EU wants sanctions to punish budget rebels
- 28 September 2010
- From the section Europe
EU finance ministers have backed sanctions for member states that break budget rules, but have not yet agreed on the enforcement mechanism.
The EU aims to make the tougher budget controls law next year. The action was prompted by Greece's budget crisis.
"Sanctions would be introduced at an earlier stage... and rely on a wider spectrum of enforcement measures," an official statement said.
The European Commission will deliver an economic governance plan on Wednesday.
The ministers' meeting on Monday was chaired by European Council President Herman Van Rompuy, who has set up his own taskforce to tighten budget scrutiny in the EU.

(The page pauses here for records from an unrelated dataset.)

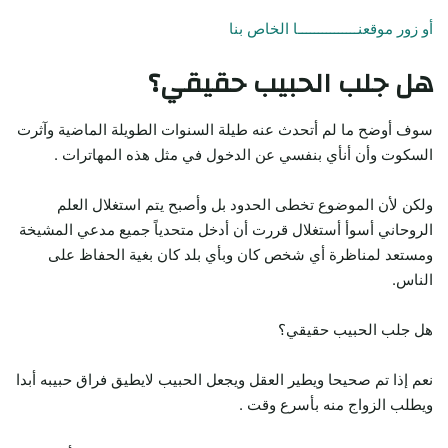
أو زور موقعنـــــــــــــــا الخاص بنا
هل جلب الحبيب حقيقي؟
سوف أوضح ما لم أتحدث عنه طيلة السنوات الطويلة الماضية وآثرت
السكوت وأن أنأي بنفسي عن الدخول في مثل هذه المهاترات .
ولكن لأن الموضوع تخطى الحدود بل وأصبح يتم استغلال العلم
الروحاني أسوأ أستغلال قررت أن أدخل متحدياً جميع مدعي المشيخة
ومستعد لمناظرة أي شخص كان وبأي بلد كان بغية الحفاظ على
الناس.
هل جلب الحبيب حقيقي؟
نعم إذا تم صحيحا ويطير العقل ويجعل الحبيب لايطيق فراق حبيبه أبدا
ويطلب الزواج منه بأسرع وقت .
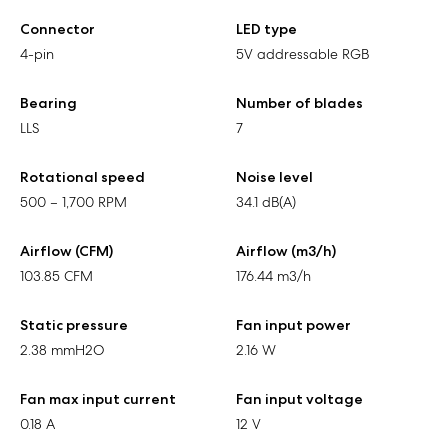
Connector
LED type
4-pin
5V addressable RGB
Bearing
Number of blades
LLS
7
Rotational speed
Noise level
500 – 1,700 RPM
34.1 dB(A)
Airflow (CFM)
Airflow (m3/h)
103.85 CFM
176.44 m3/h
Static pressure
Fan input power
2.38 mmH2O
2.16 W
Fan max input current
Fan input voltage
0.18 A
12 V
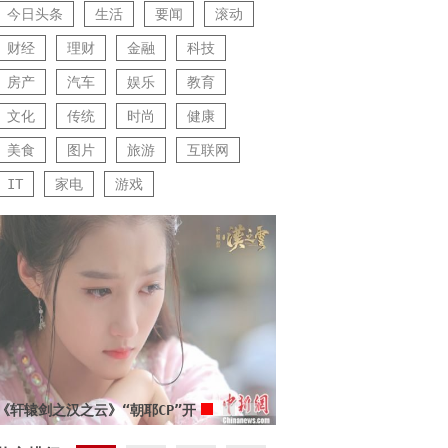
今日头条
生活
要闻
滚动
财经
理财
金融
科技
房产
汽车
娱乐
教育
文化
传统
时尚
健康
美食
图片
旅游
互联网
IT
家电
游戏
《轩辕剑之汉之云》“朝耶CP”开
启虐恋模式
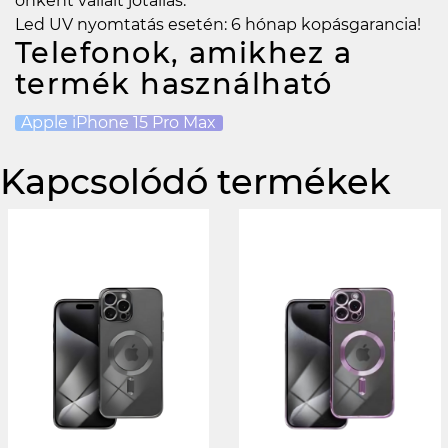
önként vállalt jótállás:
Led UV nyomtatás esetén: 6 hónap kopásgarancia!
Telefonok, amikhez a
termék használható
Apple iPhone 15 Pro Max
Kapcsolódó termékek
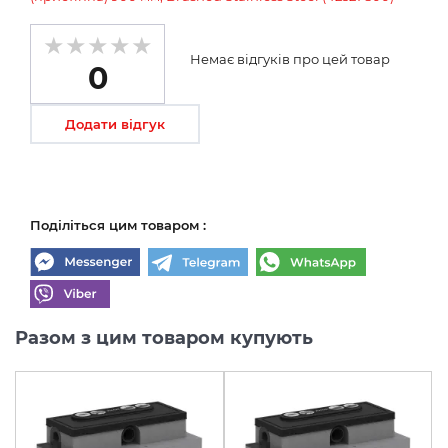
Немає відгуків про цей товар
0
Додати відгук
Поділіться цим товаром :
Разом з цим товаром купують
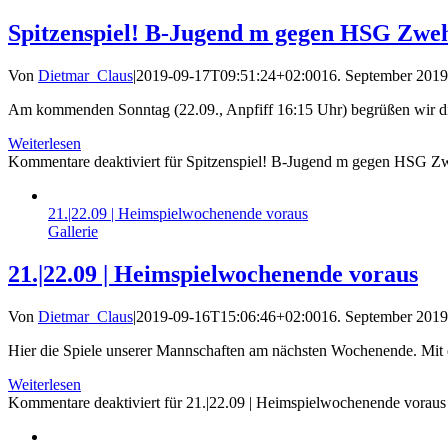
Spitzenspiel! B-Jugend m gegen HSG Zwe
Von
Dietmar_Claus
|
2019-09-17T09:51:24+02:00
16. September 2019
Am kommenden Sonntag (22.09., Anpfiff 16:15 Uhr) begrüßen wir di
Weiterlesen
Kommentare deaktiviert
für Spitzenspiel! B-Jugend m gegen HSG Z
21.|22.09 | Heimspielwochenende voraus
Gallerie
21.|22.09 | Heimspielwochenende voraus
Von
Dietmar_Claus
|
2019-09-16T15:06:46+02:00
16. September 2019
Hier die Spiele unserer Mannschaften am nächsten Wochenende. Mit ein
Weiterlesen
Kommentare deaktiviert
für 21.|22.09 | Heimspielwochenende voraus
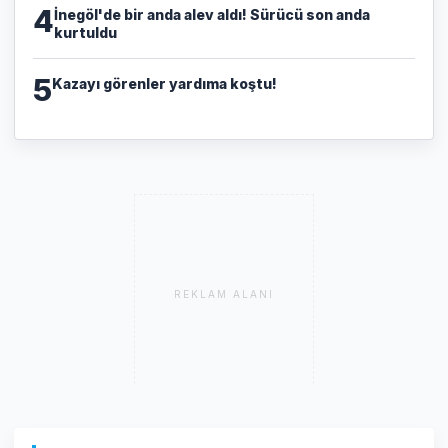
4
İnegöl'de bir anda alev aldı! Sürücü son anda
kurtuldu
5
Kazayı görenler yardıma koştu!
REKLAM ALANI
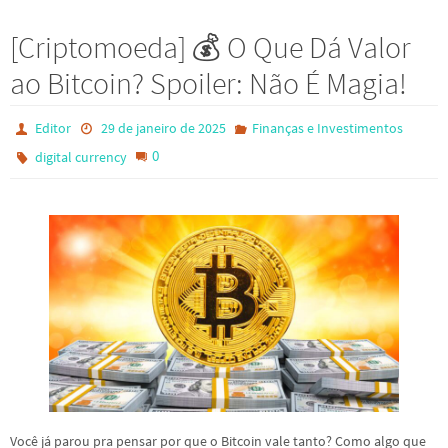
[Criptomoeda] 💰 O Que Dá Valor
ao Bitcoin? Spoiler: Não É Magia!
Editor
29 de janeiro de 2025
Finanças e Investimentos
0
digital currency
Você já parou pra pensar por que o Bitcoin vale tanto? Como algo que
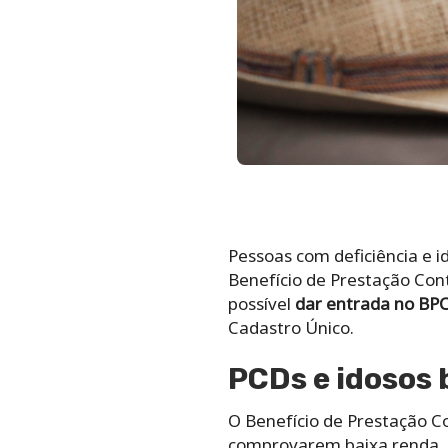
Pessoas com deficiência e i
Benefício de Prestação Con
possível
dar entrada no BP
Cadastro Único.
PCDs e idosos 
O Benefício de Prestação Co
comprovarem baixa renda. O 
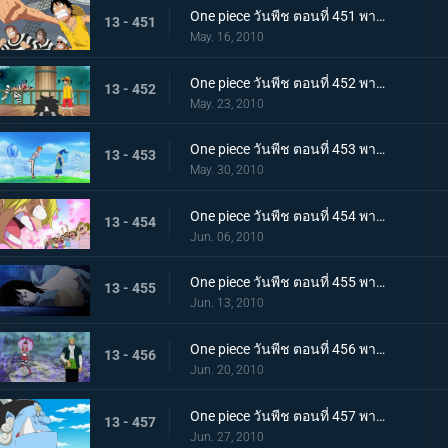
One piece วันพีช ตอนที่ 451 พากย์ไทย ปาฏิหาริย์ครั้งสุดท้าย! บุกทะลวงประตูแห่งความยุติธรรม!
13 - 451
May. 16, 2010
One piece วันพีช ตอนที่ 452 พากย์ไทย เป้าหมายคือศูนย์ใหญ่กองทัพเรือ! เตรียมออกเรือไปช่วยเอส!
13 - 452
May. 23, 2010
One piece วันพีช ตอนที่ 453 พากย์ไทย พรรคพวกอยู่ไหนกันบ้าง รายงานจากเกาะเวเธอเรียและสัตว์ไซบอร์ก
13 - 453
May. 30, 2010
One piece วันพีช ตอนที่ 454 พากย์ไทย พรรคพวกอยู่ไหนกันบ้าง นกน้อยของแม่นกยักษ์และการประจันหน้าสีชมพู!
13 - 454
Jun. 06, 2010
One piece วันพีช ตอนที่ 455 พากย์ไทย พรรคพวกอยู่ไหนกันบ้าง กองทัพปฏิวัติและกับดักในป่าชูชก!
13 - 455
Jun. 13, 2010
One piece วันพีช ตอนที่ 456 พากย์ไทย พรรคพวกอยู่ไหนกันบ้าง ป้ายหลุมศพยักษ์และหนี้บุญคุณกางเกงใน
13 - 456
Jun. 20, 2010
One piece วันพีช ตอนที่ 457 พากย์ไทย ตอนพิเศษรำลึกความหลังก่อนถึงศูนย์ใหญ่ - คำสาบานของพี่น้อง!
13 - 457
Jun. 27, 2010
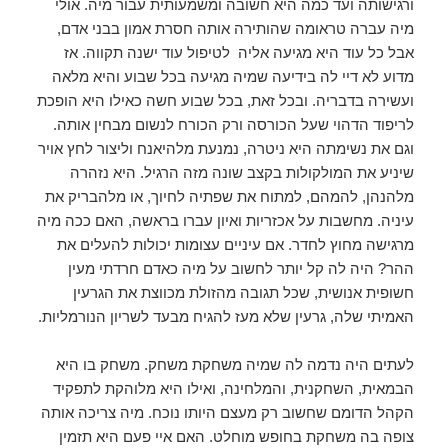
ורגישותה ועד כמה היא חשובה ומשמעותית עבור מיה. אולי
מיה עברה טראומה שהותירה אותה חסרת אמון בבני אדם,
אבל כל עוד היא מגיעה אליה לטיפול עוד ישנה תקווה. אז
מדוע לא דיי לה בידיעה שמיה מגיעה בכל שבוע והיא מלאה
ועשירה בדבריה. ובכל זאת, בכל שבוע חשה כאילו היא הופכת
לריפוד הדהוי שעל הכורסה ורק הכורח לנשום מבחין אותה.
וגם את נשימתה היא ניטרה, נמנעת מלהיאנח וליצור לחץ אויר
שיניע את המולקולות בקצב שונה מזה הרגיל. היא נזהרה
מלהנהן, להמהם, למתוח את שפתיה לחיוך, או מלהבריק את
עיניה. מחשבות על אכזריות ואיון עברו בראשה, האם ככה מיה
מרגישה מחוץ לחדר. אם עיניים עצומות יכולות להעלים את
ההר? היה לה קל יותר לחשוב על מיה כאדם חרדתי מעין
חשופית אנושית, שכל תגובה מהזולת מכווצת את הגרעין
האמיתי שלה, גרעין שלא מעז להגיח מבעד לשריון הנורמליות.
לעתים היה נדמה לה שמיה משחקת משחק. משחק בו היא
הבמאית, השחקנית, והמלחינה, ואילו היא מלוהקת לתפקיד
הקהל הדומם שחשוב רק מעצם היותו נוכח. מיה צריכה אותה
צופה בה משחקת בחופש מוחלט. האם איי פעם היא תזמין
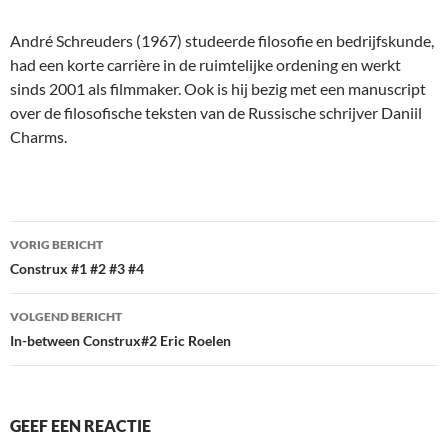
André Schreuders (1967) studeerde filosofie en bedrijfskunde,
had een korte carrière in de ruimtelijke ordening en werkt
sinds 2001 als filmmaker. Ook is hij bezig met een manuscript
over de filosofische teksten van de Russische schrijver Daniil
Charms.
Bericht
VORIG BERICHT
navigatie
Construx #1 #2 #3 #4
VOLGEND BERICHT
In-between Construx#2 Eric Roelen
GEEF EEN REACTIE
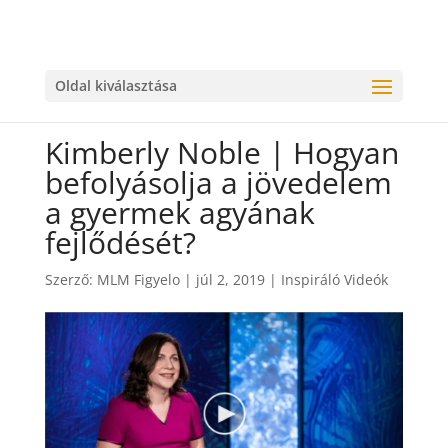
Oldal kiválasztása
Kimberly Noble | Hogyan
befolyásolja a jövedelem
a gyermek agyának
fejlődését?
Szerző:
MLM Figyelo
|
júl 2, 2019
|
Inspiráló Videók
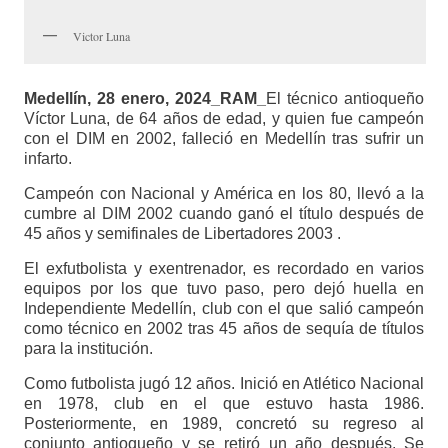
Victor Luna
Medellín, 28 enero, 2024_RAM_
El técnico antioqueño
Víctor Luna, de 64 años de edad, y quien fue campeón
con el DIM en 2002, falleció en Medellín tras sufrir un
infarto.
Campeón con Nacional y América en los 80, llevó a la
cumbre al DIM 2002 cuando ganó el título después de
45 años y semifinales de Libertadores 2003 .
El exfutbolista y exentrenador, es recordado en varios
equipos por los que tuvo paso, pero dejó huella en
Independiente Medellín, club con el que salió campeón
como técnico en 2002 tras 45 años de sequía de títulos
para la institución.
Como futbolista jugó 12 años. Inició en Atlético Nacional
en 1978, club en el que estuvo hasta 1986.
Posteriormente, en 1989, concretó su regreso al
conjunto antioqueño y se retiró un año después. Se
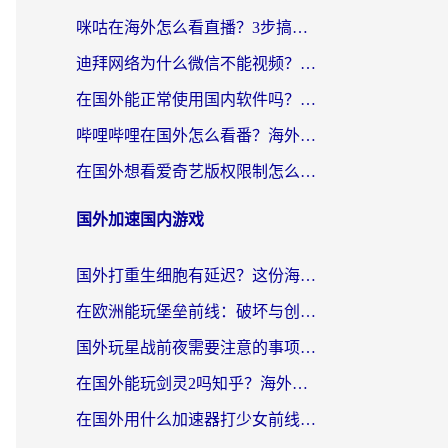
咪咕在海外怎么看直播？3步搞定地域限制，还能畅看腾讯视频与国内热剧
迪拜网络为什么微信不能视频？海外党必看的回国加速全攻略
在国外能正常使用国内软件吗？海外党亲测有效的无缝访问指南
哔哩哔哩在国外怎么看番？海外党追剧看片的终极解决方案
在国外想看爱奇艺版权限制怎么办？海外华人必看的追剧自由指南
国外加速国内游戏
国外打重生细胞有延迟？这份海外畅玩国服游戏加速器终极指南请收好
在欧洲能玩堡垒前线：破坏与创造吗？海外党国服游戏不卡顿的秘密
国外玩星战前夜需要注意的事项：一份来自老玩家的网络生存指南
在国外能玩剑灵2吗知乎？海外党亲测有效的国服游戏加速指南
在国外用什么加速器打少女前线：云图计划不卡？一个老玩家的掏心分享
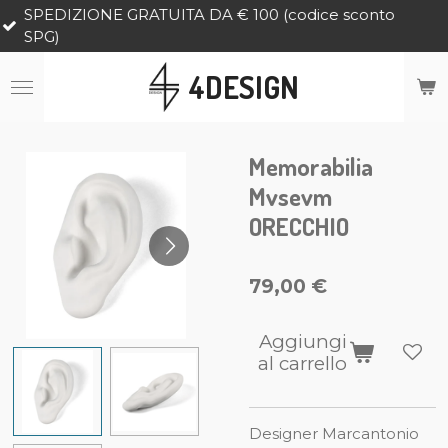
IZIONE GRATUITA DA € 100 (codice sconto
Vai
al
contenuto
4DESIGN
principale
Memorabilia
Mvsevm
ORECCHIO
79,00 €
Aggiungi
al carrello
Designer Marcantonio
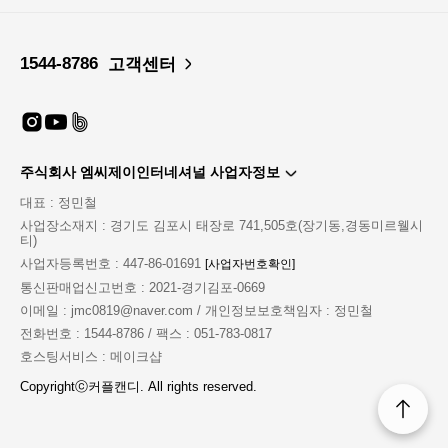
1544-8786
고객센터
주식회사 엠씨제이인터네셔널 사업자정보
대표 : 정민철
사업장소재지 : 경기도 김포시 태장로 741,505호(장기동,경동미르웰시
티)
사업자등록번호 : 447-86-01691
[사업자번호확인]
통신판매업신고번호 : 2021-경기김포-0669
이메일 : jmc0819@naver.com / 개인정보보호책임자 : 정민철
전화번호 : 1544-8786 / 팩스 : 051-783-0817
호스팅서비스 : 메이크샵
Copyrightⓒ커플캔디. All rights reserved.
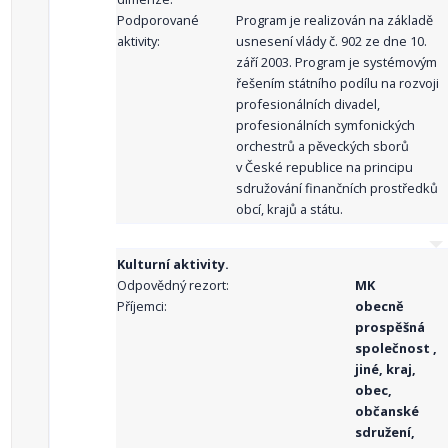
Podporované
Program je realizován na základě
aktivity:
usnesení vlády č. 902 ze dne 10.
září 2003. Program je systémovým
řešením státního podílu na rozvoji
profesionálních divadel,
profesionálních symfonických
orchestrů a pěveckých sborů
v České republice na principu
sdružování finančních prostředků
obcí, krajů a státu.
Kulturní aktivity.
Odpovědný rezort:
MK
Příjemci:
obecně
prospěšná
společnost ,
jiné, kraj,
obec,
občanské
sdružení,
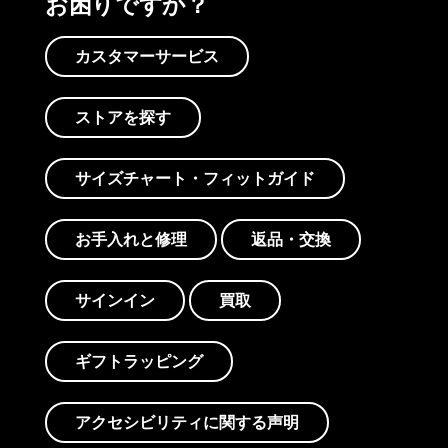
お困りですか？
カスタマーサービス
ストアを探す
サイズチャート・フィットガイド
お手入れと修理
返品・交換
サインイン
買取
ギフトラッピング
アクセシビリティに関する声明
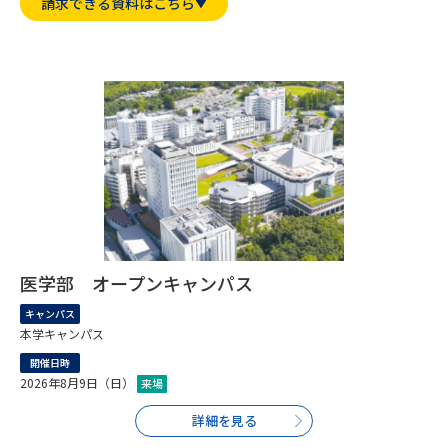
専門学校の資料請求
大学院の資料請求
請求できる資料はこちら
大学入学共通テスト「受験案
留学・進学関連、塾・予備校
内」の請求
大学入学共通テスト「受験上の
高等学校卒業程度認定試験
配慮案内」の請求
幼稚園教員資格認定試験
小学校教員資格認定試験
高等学校（情報）教員資格認定
試験
医学部 オープンキャンパス
大学研究
大学検索
キャンパス
本学キャンパス
開催日時
大学で学べる内容や特徴を調べる
2026年8月9日（日）
来場
詳細を見る
国際・グローバルに強い大学特
新増設大学・学部・学科特集
集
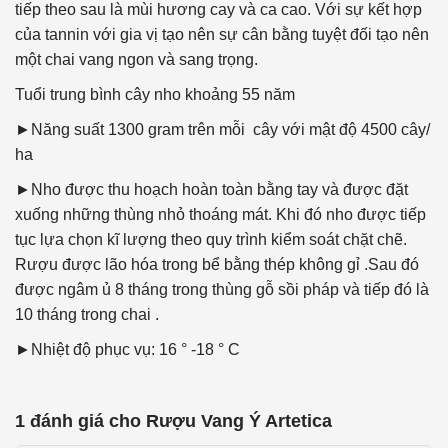
tiếp theo sau là mùi hương cay và ca cao. Với sự kết hợp
của tannin với gia vị tạo nên sự cân bằng tuyệt đối tạo nên
một chai vang ngon và sang trọng.
Tuổi trung bình cây nho
khoảng 55 năm
►Năng suất 1300 gram trên mỗi cây với mật độ 4500 cây/
ha
►Nho được thu hoạch hoàn toàn bằng tay và được đặt
xuống những thùng nhỏ thoáng mát. Khi đó nho được tiếp
tục lựa chọn kĩ lượng theo quy trình kiểm soát chặt chẽ.
Rượu được lão hóa trong bể bằng thép không gỉ .Sau đó
được ngâm ủ 8 tháng trong thùng gỗ sồi pháp và tiếp đó là
10 tháng trong chai .
►Nhiệt độ phục vụ: 16 ° -18 ° C
1 đánh giá cho
Rượu Vang Ý Artetica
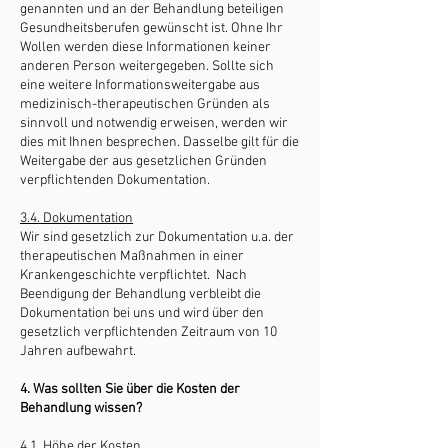
genannten und an der Behandlung beteiligen
Gesundheitsberufen gewünscht ist. Ohne Ihr
Wollen werden diese Informationen keiner
anderen Person weitergegeben. Sollte sich
eine weitere Informationsweitergabe aus
medizinisch-therapeutischen Gründen als
sinnvoll und notwendig erweisen, werden wir
dies mit Ihnen besprechen. Dasselbe gilt für die
Weitergabe der aus gesetzlichen Gründen
verpflichtenden Dokumentation.
3.4. Dokumentation
Wir sind gesetzlich zur Dokumentation u.a. der
therapeutischen Maßnahmen in einer
Krankengeschichte verpflichtet. Nach
Beendigung der Behandlung verbleibt die
Dokumentation bei uns und wird über den
gesetzlich verpflichtenden Zeitraum von 10
Jahren aufbewahrt.
4. Was sollten Sie über die Kosten der
Behandlung wissen?
4.1. Höhe der Kosten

Germany has spearheaded calls for sanctions to punish states that overshoot the targets for budget deficits and debt.
Mr Van Rompuy said that "whenever possible, decision-making rules on sanctions should be more automatic".
They would be based on a "reverse majority rule, implying a Commission proposal is adopted unless rejected by the Council".
Under the current rules, sanctions can only be imposed if a qualified majority of member states agree to do so. The change would mean sanctions could only be blocked if a majority voted to block them.
Mr Van Rompuy said there was "a very large degree of convergence" on the economic surveillance proposals.
But French Finance Minister Christine Lagarde voiced opposition to automatic sanctions.
"To foresee a completely automatic mechanism, a power totally in the hands of the experts, no. We believe that the political power, the political appreciation should remain fully in the game," she said.
The ministers also appeared to move towards linking member states' economic governance to the question of EU grants - an idea championed by Germany.
"Conditionality for the use of EU funds linked to the fulfilment of the obligations under the Stability and Growth Pact should also be introduced as soon as possible," the statement from Mr Van Rompuy said.
The pact obliges EU states to keep their budget deficits below 3% of gross domestic product (GDP) and their national debt below 60% of GDP.
Greece broke the rules by a wide margin, prompting the EU to provide a huge emergency bail-out in May, but other countries have also flouted the rules, as debts have spiralled in the economic downturn.